* START SOURCE DOCUMENT *
= Dispersion function =

Statistical characterization of distribution functions

In probability theory and statistics, the dispersion function is a functional that characterizes a probability distribution by measuring the expected absolute deviation of a random variable from any given point. It was introduced by J. Muñoz-Pérez and A. Sánchez-Gómez in 1990 as a tool for studying statistical dispersion and inducing a partial ordering of distributions.

== Definition ==
Let $X$ be a real-valued random variable with a finite expectation ($X \in \mathcal{L}_1$). The dispersion function $D_X(u)$ is defined as the absolute moment of order $r=1$ of the random variable $X$ with respect to $u$:

$$D_X(u) = E|X - u|, \quad \forall u \in \mathbb{R}$$

== Characterization of the distribution ==
The dispersion function uniquely determines the cumulative distribution function (CDF) of $X$. If $C_F$ is the set of continuity points of $F_X$, the distribution function can be recovered via the derivative of the dispersion function:

$$F_X(u) = \frac{1}{2}(D_X'(u) + 1)$$

== Properties ==
The dispersion function has the following properties:
- Convexity: $D_X$ is a convex function on $\mathbb{R}$.
* END SOURCE DOCUMENT *
* START MATERIAL SUPPLIED *
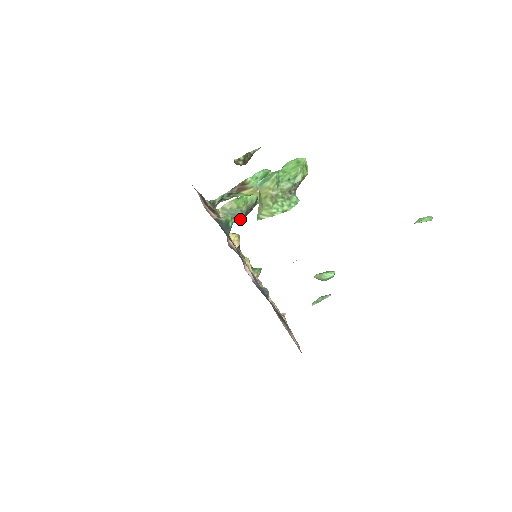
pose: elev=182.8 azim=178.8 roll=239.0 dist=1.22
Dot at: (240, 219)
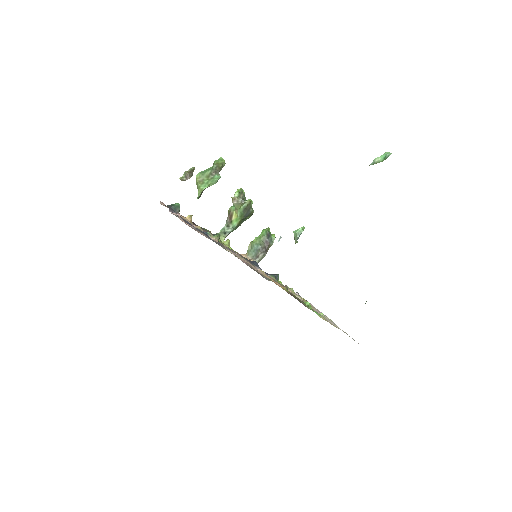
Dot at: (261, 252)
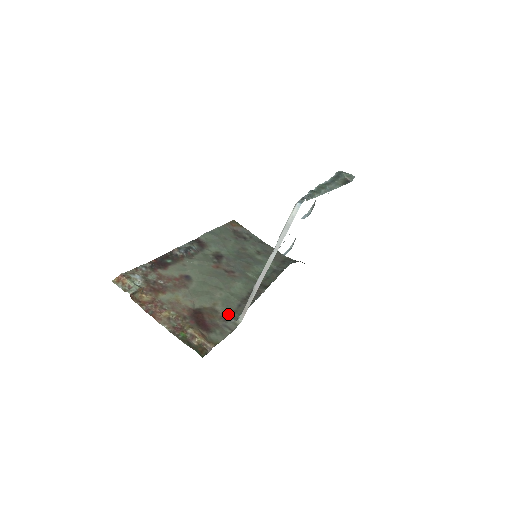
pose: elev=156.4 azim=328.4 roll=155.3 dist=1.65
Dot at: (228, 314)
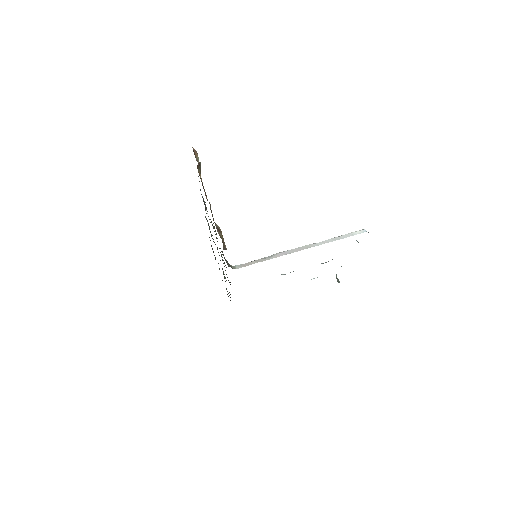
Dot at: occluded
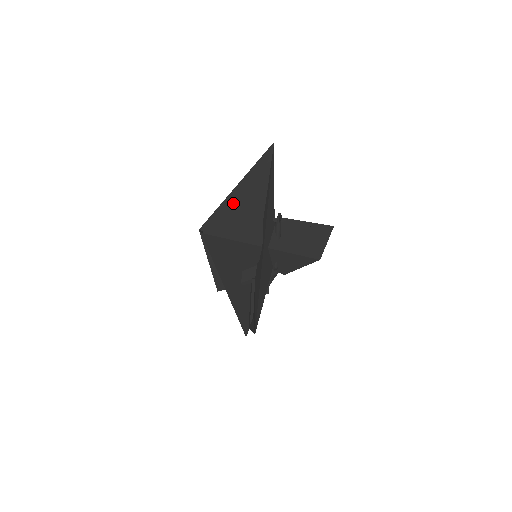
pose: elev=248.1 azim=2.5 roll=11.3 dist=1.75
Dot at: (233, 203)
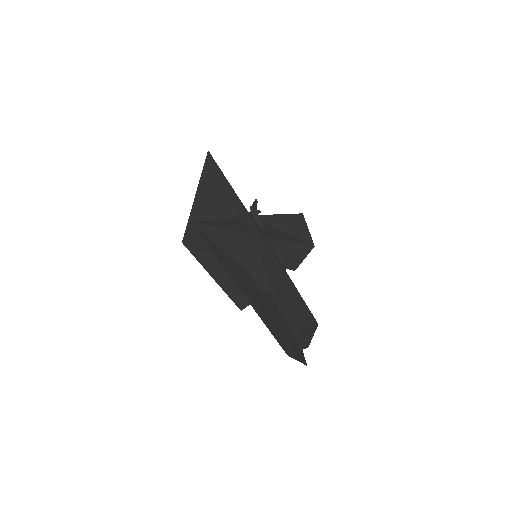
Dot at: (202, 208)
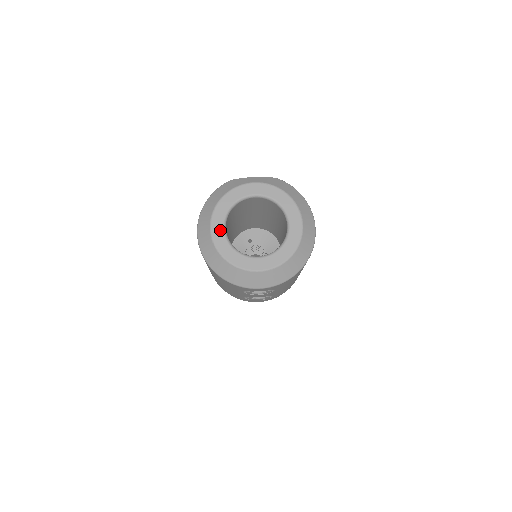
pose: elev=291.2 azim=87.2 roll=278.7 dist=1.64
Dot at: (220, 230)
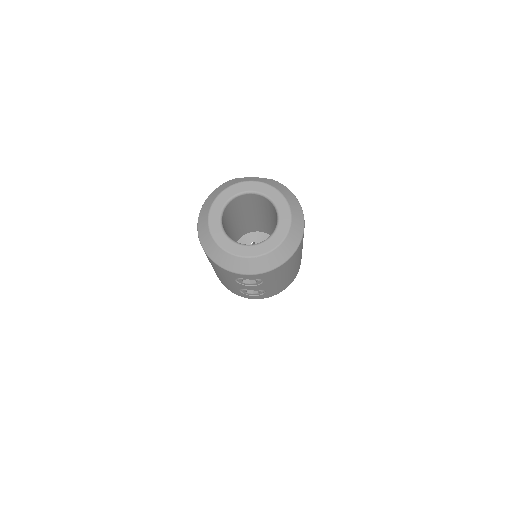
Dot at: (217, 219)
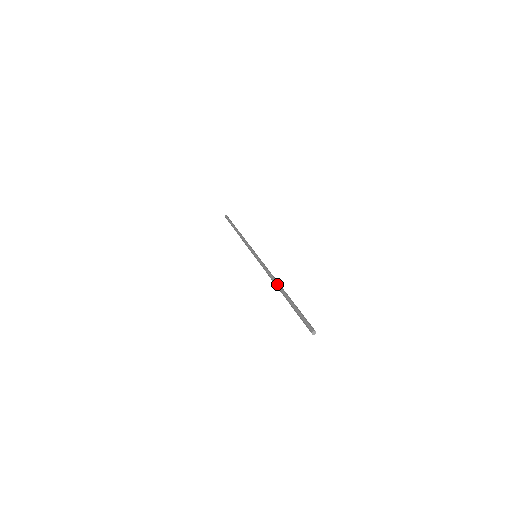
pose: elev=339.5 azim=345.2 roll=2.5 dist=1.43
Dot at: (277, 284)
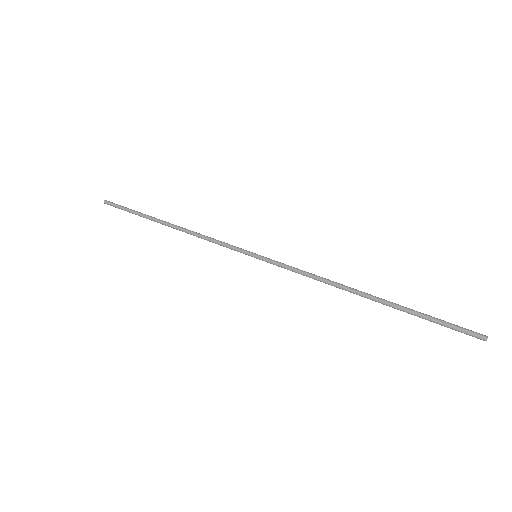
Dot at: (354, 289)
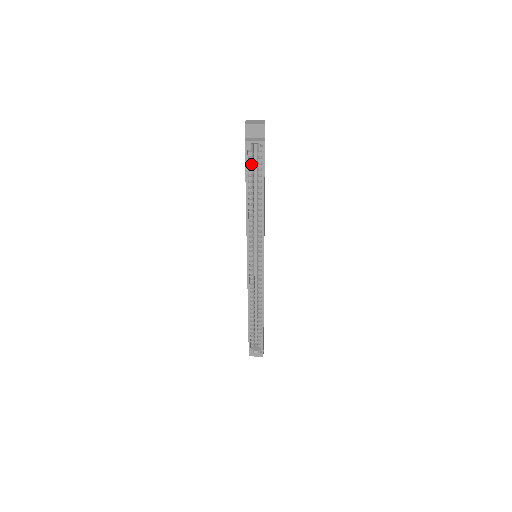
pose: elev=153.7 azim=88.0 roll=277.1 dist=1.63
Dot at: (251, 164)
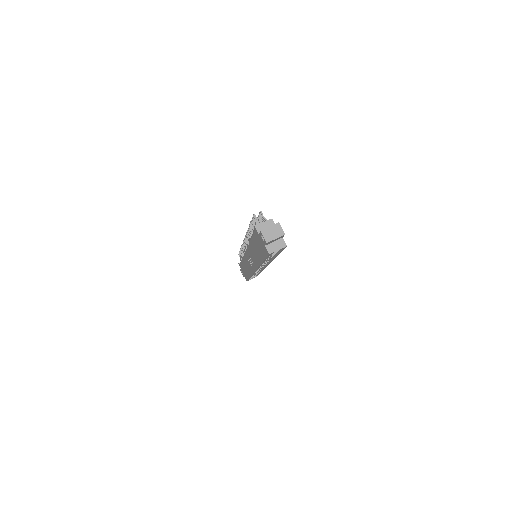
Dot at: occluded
* END MATERIAL SUPPLIED *
* START MATERIAL SUPPLIED *
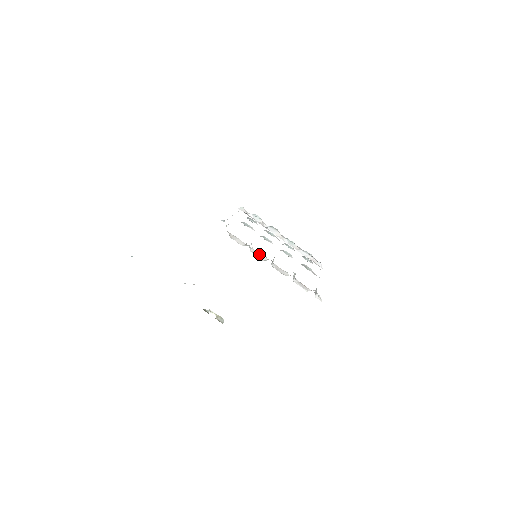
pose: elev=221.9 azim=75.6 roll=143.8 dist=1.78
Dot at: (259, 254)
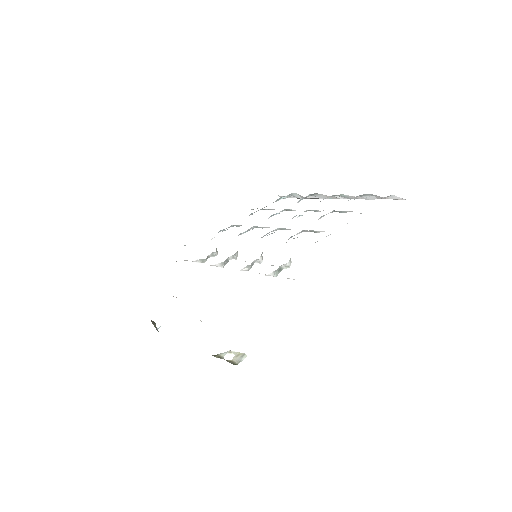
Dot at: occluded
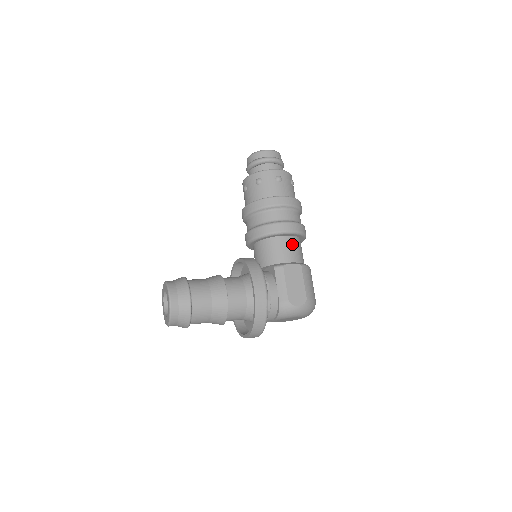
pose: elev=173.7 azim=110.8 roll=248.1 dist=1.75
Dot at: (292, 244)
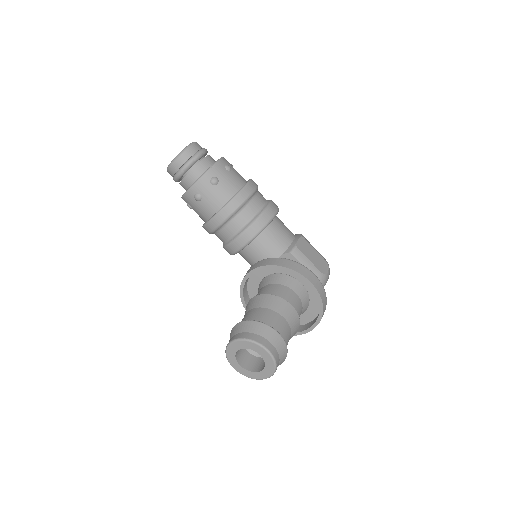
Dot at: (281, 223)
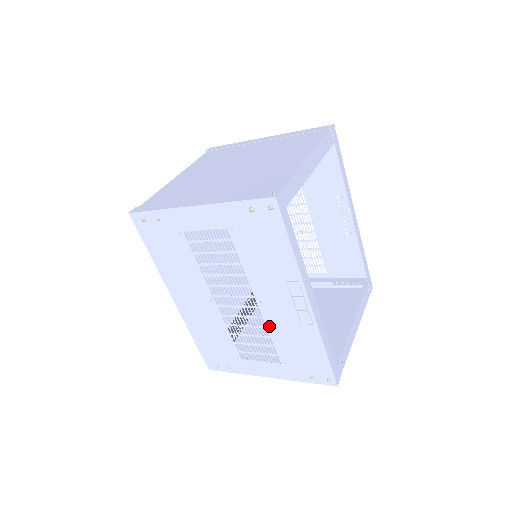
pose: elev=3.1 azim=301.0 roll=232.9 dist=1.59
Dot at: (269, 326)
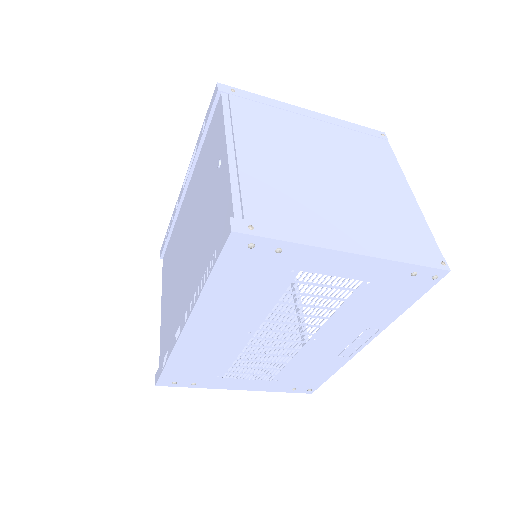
* END MATERIAL SUPPLIED *
CHALLENGE 1:
Convert the stretch of the listing from the line containing "pose: elev=221.9 azim=75.6" through the line containing "Dot at: (269, 326)" into a JSON list of strings, one string per line, with blank lines dropped. Omit the pictures.
CHALLENGE 2:
Carry on the article about the dispersion function from the point where it stops.
The listing is unrelated to the article on the dispersion function.

WRITTEN ANSWER 1:
[
  "pose: elev=221.9 azim=75.6 roll=143.8 dist=1.78",
  "Dot at: (259, 254)",
  "Dot at: occluded",
  "pose: elev=173.7 azim=110.8 roll=248.1 dist=1.75",
  "Dot at: (292, 244)",
  "Dot at: (281, 223)",
  "pose: elev=3.1 azim=301.0 roll=232.9 dist=1.59",
  "Dot at: (269, 326)"
]

WRITTEN ANSWER 2:
- Differentiability: It is differentiable, and its derivative $D_X'$ has at most a countable number of discontinuity points.
- Asymptotic behavior of the derivative: The limits of the derivative are $\lim_{x \to \infty} D_X'(x) = 1$ and $\lim_{x \to -\infty} D_X'(x) = -1$.
- Mean relationship: The limits involving the mean $EX$ are given by $\lim_{x \to \infty} [D_X(x) - x] = -EX$ and $\lim_{x \to -\infty} [D_X(x) + x] = EX$.

== Relation to Variance ==
For a random variable with finite variance $\sigma^2$, the $L_1$-distance between its dispersion function and the dispersion function of the degenerate random variable at its mean ($D_{EX}(u) = |EX - u|$) is exactly the variance:

$$\int_{-\infty}^{+\infty} |D_X(u) - D_{EX}(u)| du = \sigma^2$$

== Dispersive Ordering ==
In the study of stochastic orders, the dispersion function provides a necessary and sufficient condition for the dispersive ordering. This concept builds upon earlier work by Bickel and Lehmann regarding descriptive statistics for non-parametric models. According to Shaked and Shanthikumar, this characterization allows for the comparison of distributions even when they have the same finite support, such as comparing a continuous uniform distribution to a triangular distribution (Simpson's distribution).

== Generalizations ==
A generalized dispersion function of order p is defined as the $L_p$-distance between the quantile function $Q_X$ and the quantile function of a degenerate variable at $u$:

$$D_X(u,p) = \left( \int_{0}^{1} [Q_X(t) - u]^p d\Lambda(t) \right)^{1/p}$$

where $\Lambda$ is a probability distribution on $(0,1)$ and $p$ is any positive number.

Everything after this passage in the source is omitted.